A recepção de um filme (ou de qualquer obra de arte) continua sendo um negócio muito difícil de prever (antes do lançamento), e às vezes continua sendo um mistério depois de anos. Nos extras do DVD de “Butch Cassidy”, fiquei sabendo que, após uma semana de péssimas bilheterias e de críticas piores ainda, com os produtores começando a aceitar que teriam um grande prejuízo, surgiu (ninguém sabe de onde) uma nova interpretação para o tema central do filme (dois bandidos jovens e bonitos – Paul Newman e Robert Redford – fugindo sem parar da polícia): tratava-se de uma metáfora à fuga, mais que justificada, dos jovens americanos convocados para lutar e morrer no Vietnã. As bilheterias aumentaram, surgiram novas críticas, e hoje o filme é um clássico.
Eu continuo batendo na mesma tecla: algumas escolhas estéticas do filme, que estão além do roteiro, da história propriamente dita, parecem contribuir para uma recepção quase festiva aos policiais do BOPE por boa parte do público. Segundo Baía, vocalista e percussionista do grupo de rock Tihuana, responsável pela canção “Tropa de elite”, as coisas aconteceram assim: “…quando o Padilha nos ligou para usar a música, disse que foi a pedido dos caras do BOPE, porque eles cantavam nos treinamentos” (jornal Zero Hora, 18 de fevereiro de 2008, p.7 do Segundo Caderno). Poderia ser uma música incidental, neutra, de suspense; poderia ser uma música tão claramente à direita quanto a Cavalgada das Valquírias no ataque dos helicópteros em “Apocalypse Now”, que nos remete à insanidade fascista do coronel representado por Roberto Duvall; contudo, Padilha escolheu exatamente a música preferida pelo esquadrão da morte (de todos os seus componentes, e não de um superior maluco) a caminho de seu ofício macabro. Para Costa-Gavras, o filme está muito além do apelo inicial dessa música. Para mim, é um elemento de reflexão no todo do filme, que tem evidentes méritos cinematográficos. Minha tese é que, para boa parte do público, a música introduz os policiais do BOPE como heróis, e depois é difícil para o espectador comum mudar de opinião.

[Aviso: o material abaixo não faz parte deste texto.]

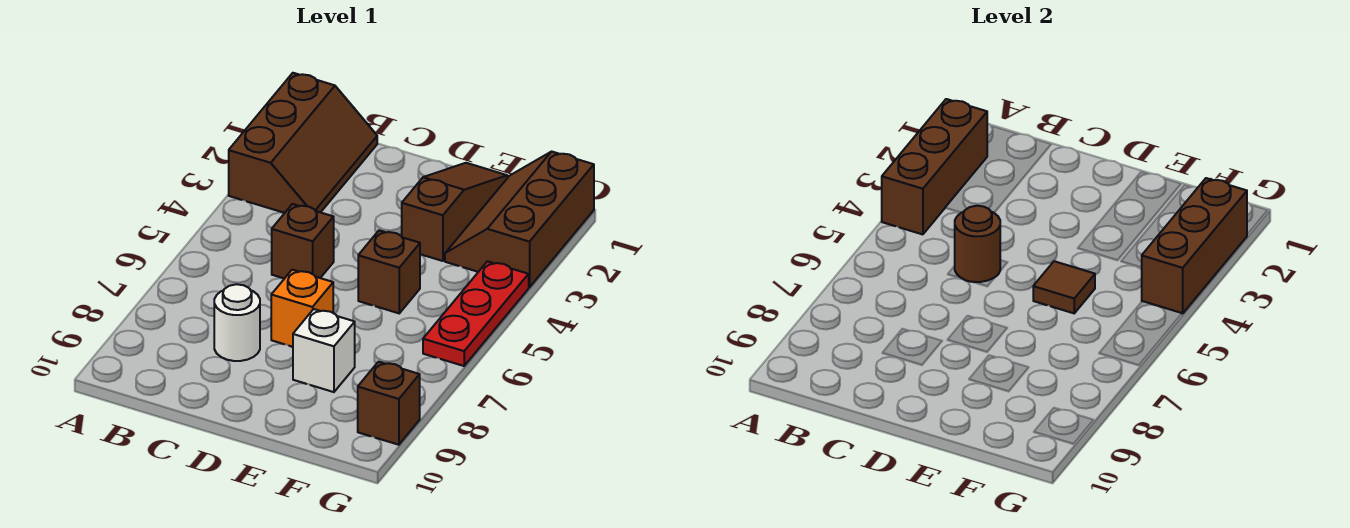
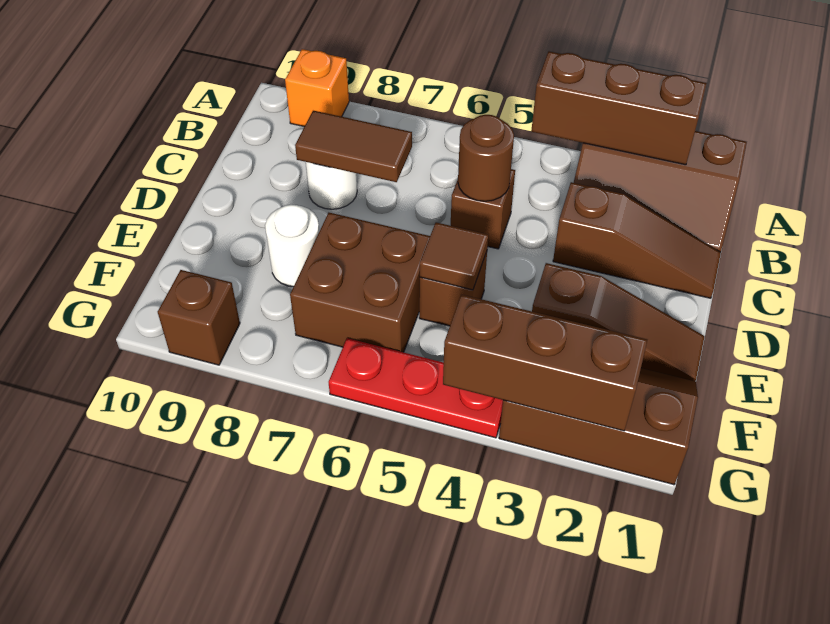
none -> brown slope C1:C3 level 1 top 3
none -> brown tile C7:C8 level 2
orange brick D7 level 1 -> orange brick A9 level 1
none -> brown brick E6:F7 level 1
white brick E8 level 1 -> white round brick E8 level 1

A maior surpresa é a informação – difícil de acreditar – trazida pela mesma Zero Hora: “A letra de 'Tropa de Elite', na verdade, fala sobre a própria chegada do grupo Tihuana ao mercado. Não há nenhuma referência ao combate ao crime.” Será que os versos a seguir são sobre uma banda anunciando sua “chegada ao mercado”?
Tem dia que a criança chora
Mas a mãe não escuta
E você nada prá fora
Mas a vala te puxa
Hoje pode ser meu dia
Pode até ser o seu
A diferença
É que eu vou embora
Mas eu levo o que é meu…
Tropa de Elite
Osso duro de roer
Pega um pega geral
Também vai pegar você…(4x)
Será que a “Tropa de elite” do Tihuana não é o BOPE, e sim a própria Tihuana? Padilha transformou totalmente o sentido da música? Mais uma polêmica? Nessa tô fora. Como diz Umberto Eco, ao estabelecer certos limites para a liberdade de interpretação do receptor, se o autor escreveu “maçã”, trata-se da fruta “maçã” (vermelha, aquela de Adão e Eva), e não de uma pêra (quase sempre verde), mesmo que o leitor do romance deteste maçãs e goste muito de pêras.